[Stored data entries]
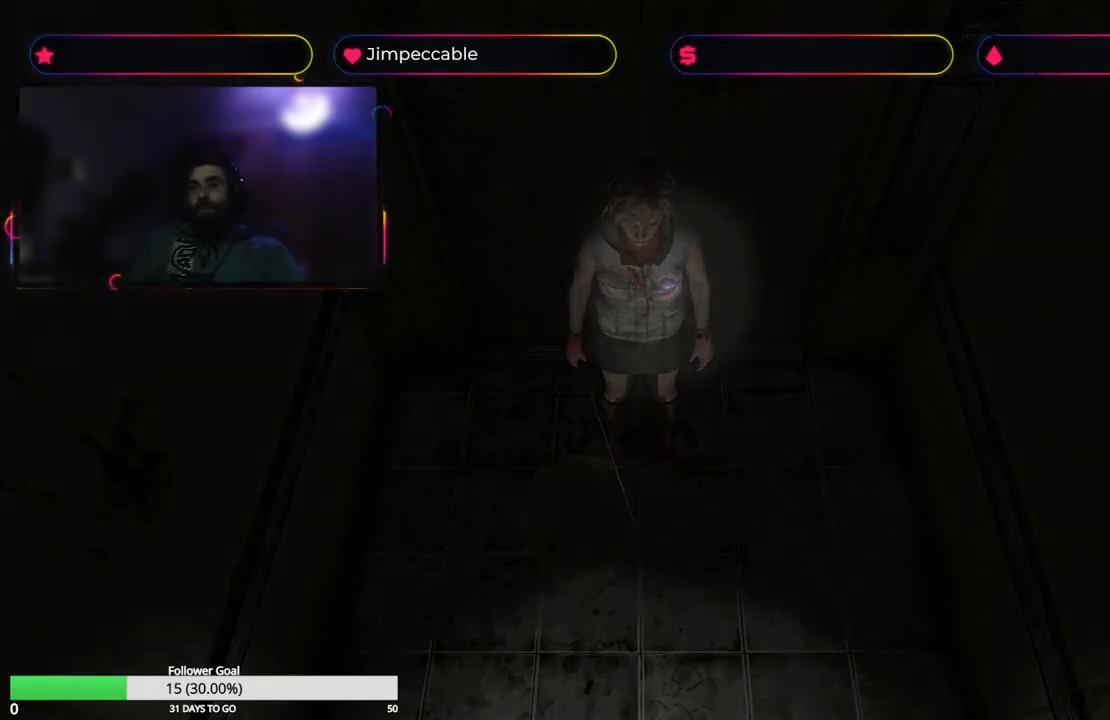
{"buttons": [], "left_stick": "center", "right_stick": "center", "events": [[233, "left_stick", "up"], [333, "left_stick", "center"]]}
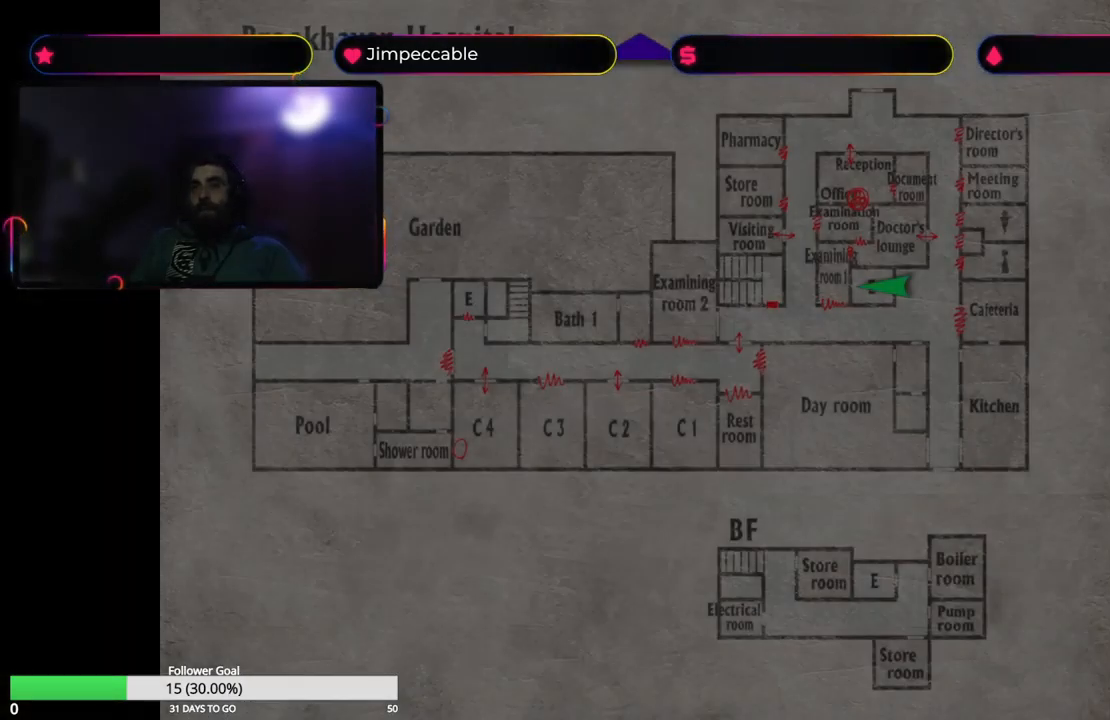
{"buttons": [], "left_stick": "center", "right_stick": "center", "events": [[200, "Y", "down"], [467, "Y", "up"]]}
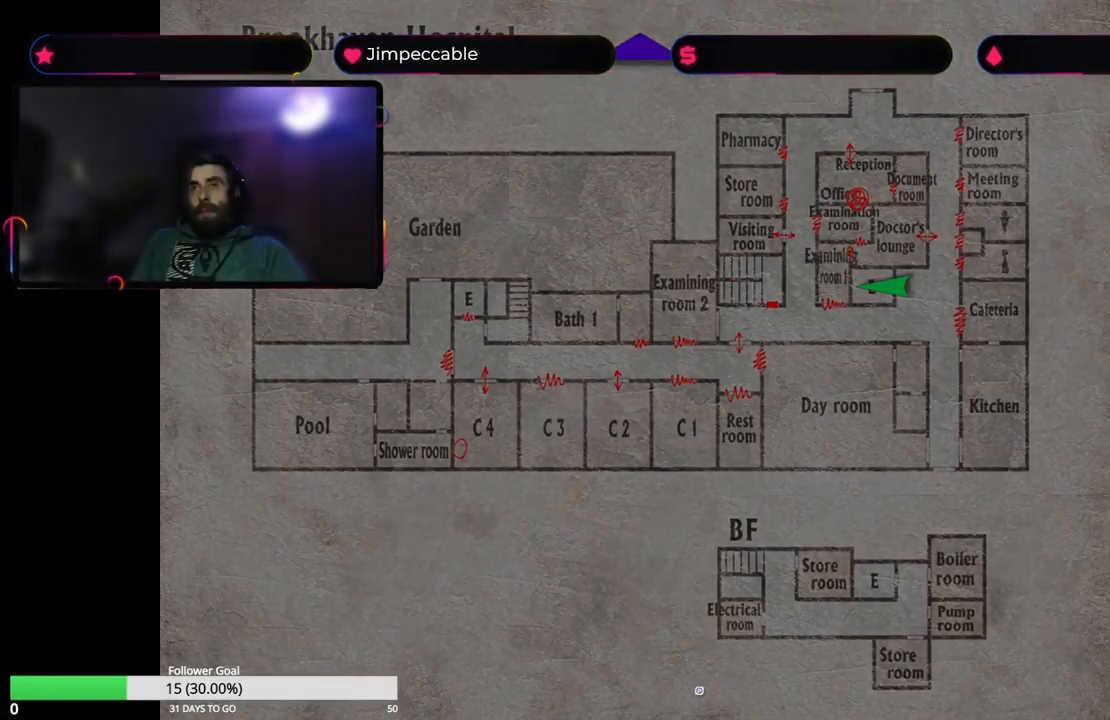
{"buttons": [], "left_stick": "up-left", "right_stick": "center", "events": [[133, "left_stick", "up-left"]]}
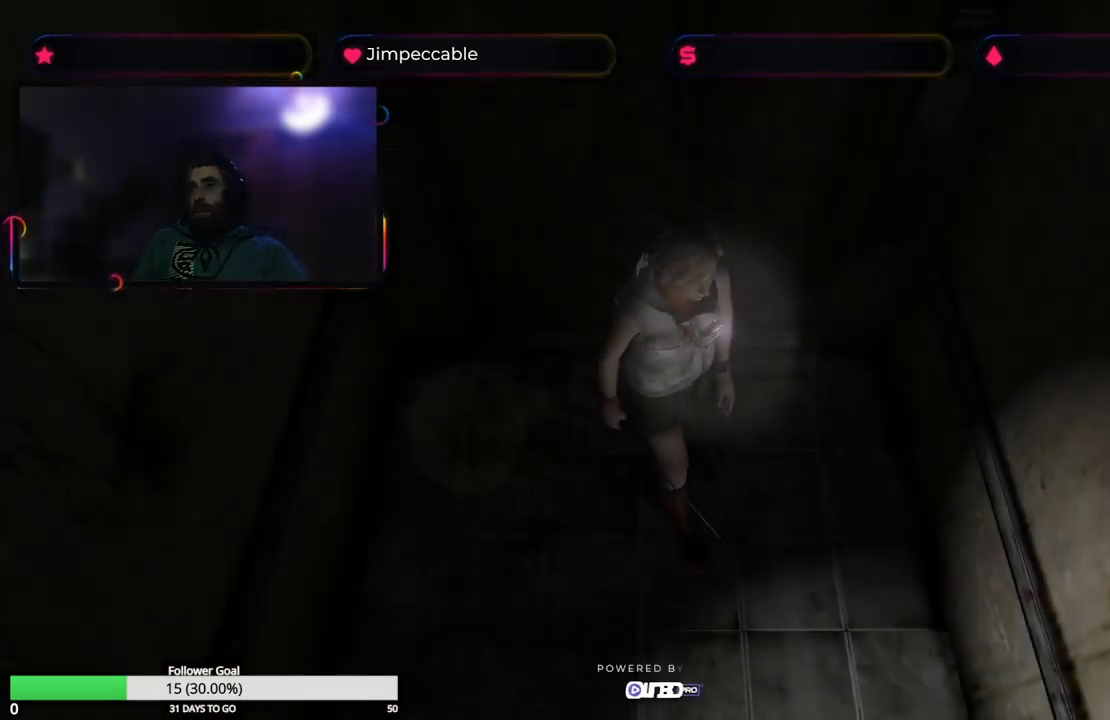
{"buttons": [], "left_stick": "up-left", "right_stick": "center", "events": []}
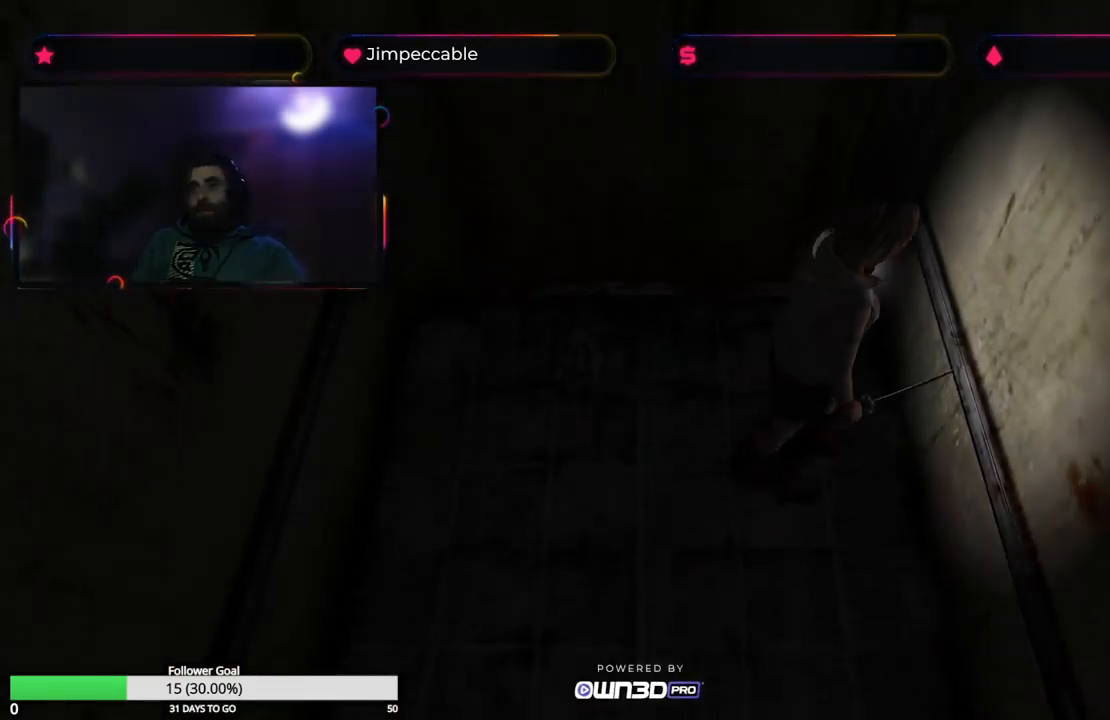
{"buttons": [], "left_stick": "up-left", "right_stick": "center", "events": []}
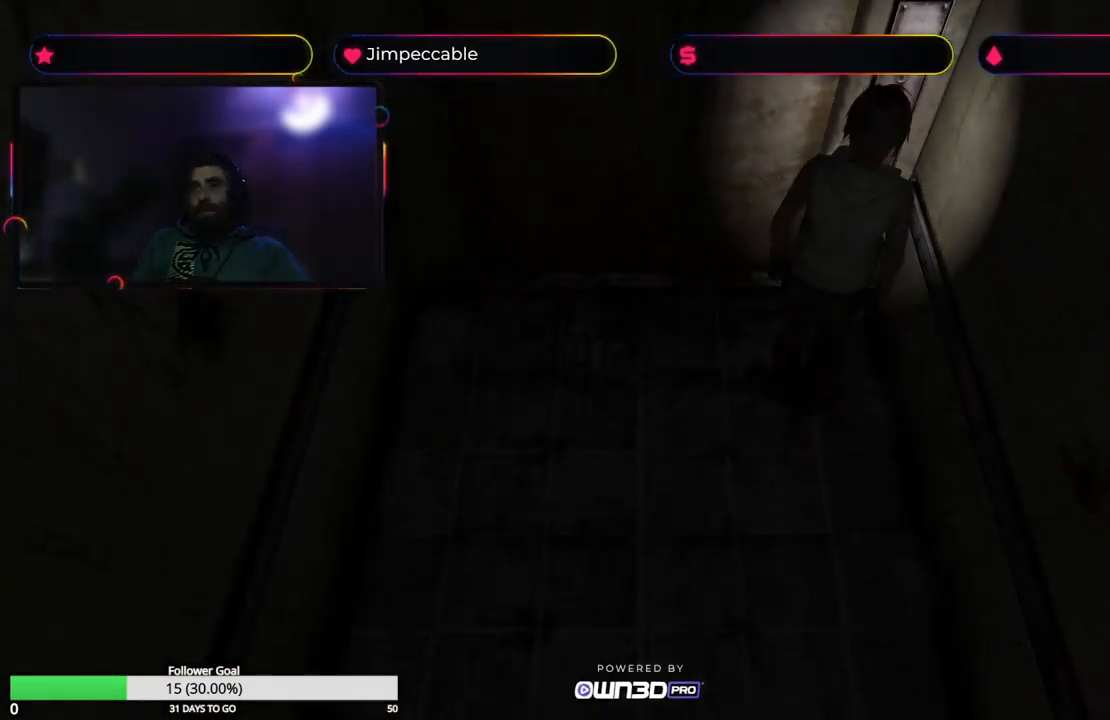
{"buttons": [], "left_stick": "center", "right_stick": "center", "events": [[50, "left_stick", "up"], [217, "left_stick", "up-right"], [250, "A", "down"], [383, "A", "up"], [483, "left_stick", "center"]]}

About this task
Give all entries again verbatim, without any images.

Response
{"buttons": [], "left_stick": "center", "right_stick": "center", "events": [[233, "left_stick", "up"], [333, "left_stick", "center"]]}
{"buttons": [], "left_stick": "center", "right_stick": "center", "events": [[200, "Y", "down"], [467, "Y", "up"]]}
{"buttons": [], "left_stick": "up-left", "right_stick": "center", "events": [[133, "left_stick", "up-left"]]}
{"buttons": [], "left_stick": "up-left", "right_stick": "center", "events": []}
{"buttons": [], "left_stick": "up-left", "right_stick": "center", "events": []}
{"buttons": [], "left_stick": "center", "right_stick": "center", "events": [[50, "left_stick", "up"], [217, "left_stick", "up-right"], [250, "A", "down"], [383, "A", "up"], [483, "left_stick", "center"]]}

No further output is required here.